***** Task data
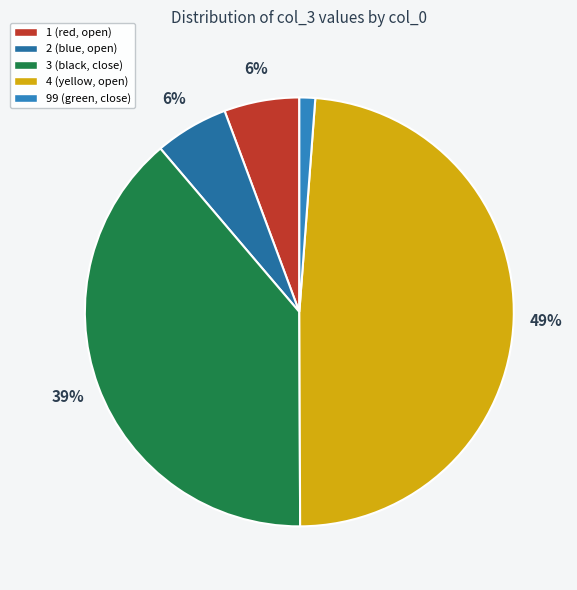

True or false: 3 accounts for 39% of the total.

True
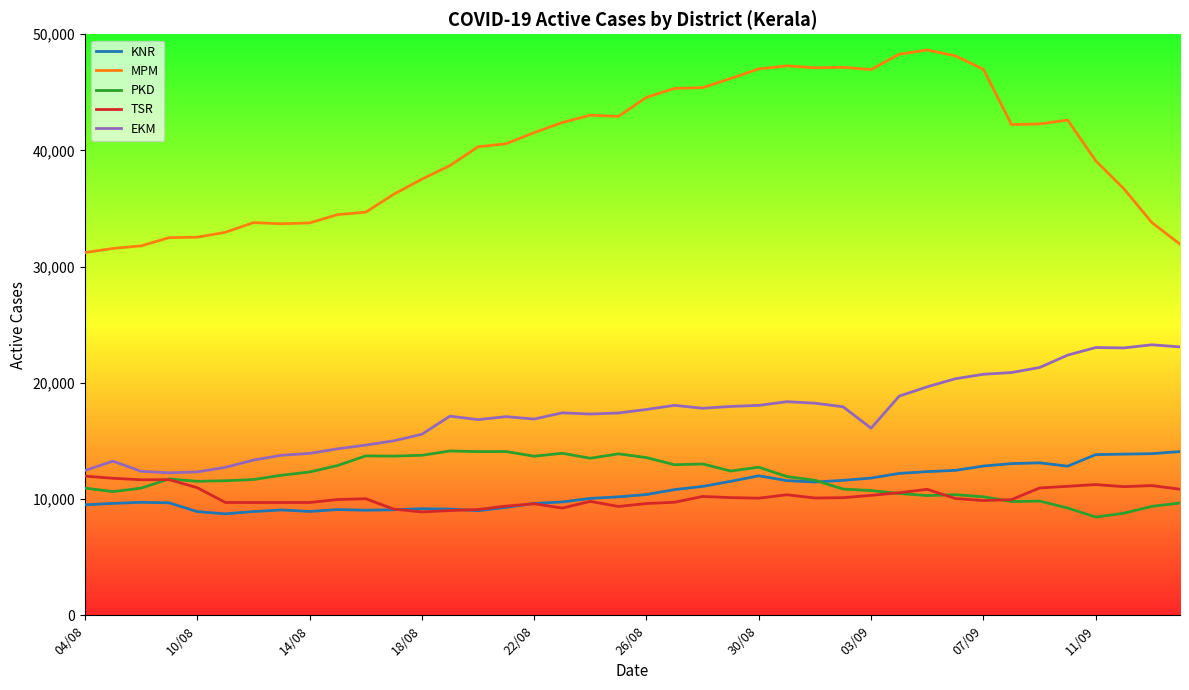

Which series has the largest range (max minus min)?

MPM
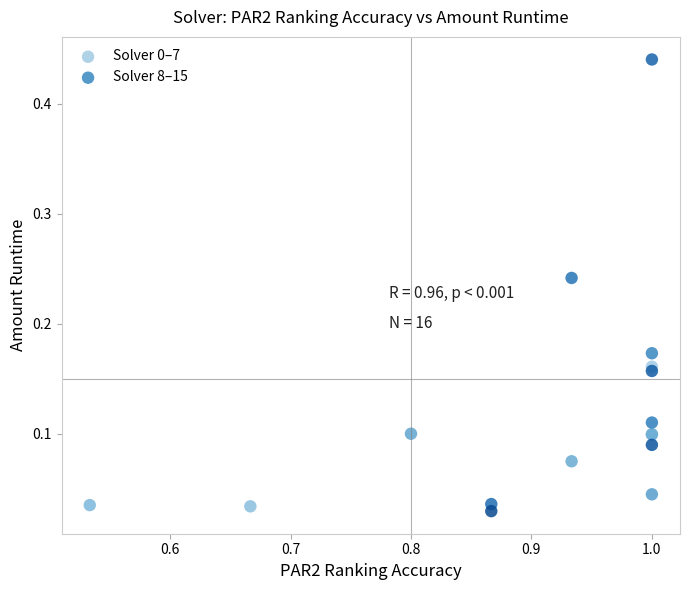

Which series has the widest spread of Y values?

Solver 8–15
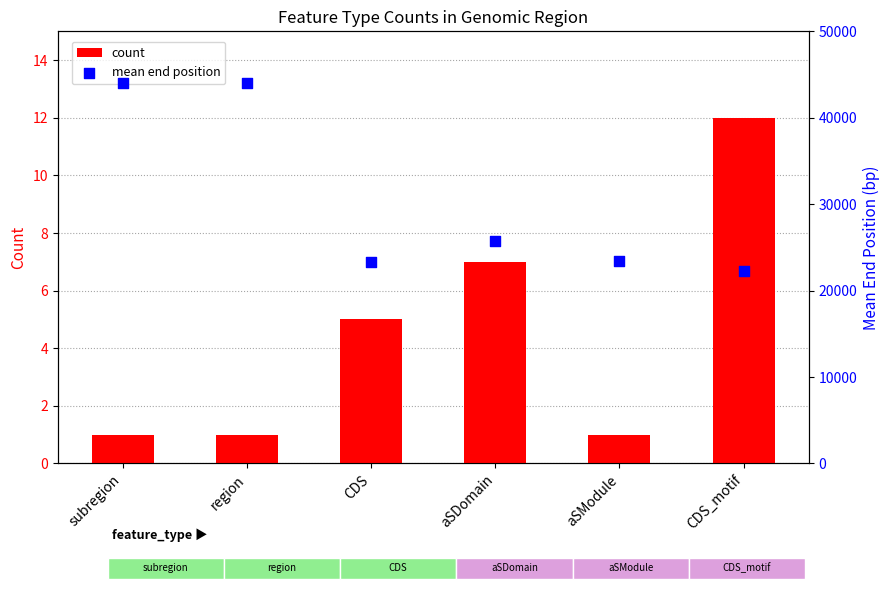

Is the value of mean end position at subregion greater than the value of count at aSModule?

Yes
**********
* **Task goal**: List each line of the records that contains the word "Which", counting only matches with the same capitalization.

* **Written solution**:
Which series has the largest range (max minus min)?
Which series has the widest spread of Y values?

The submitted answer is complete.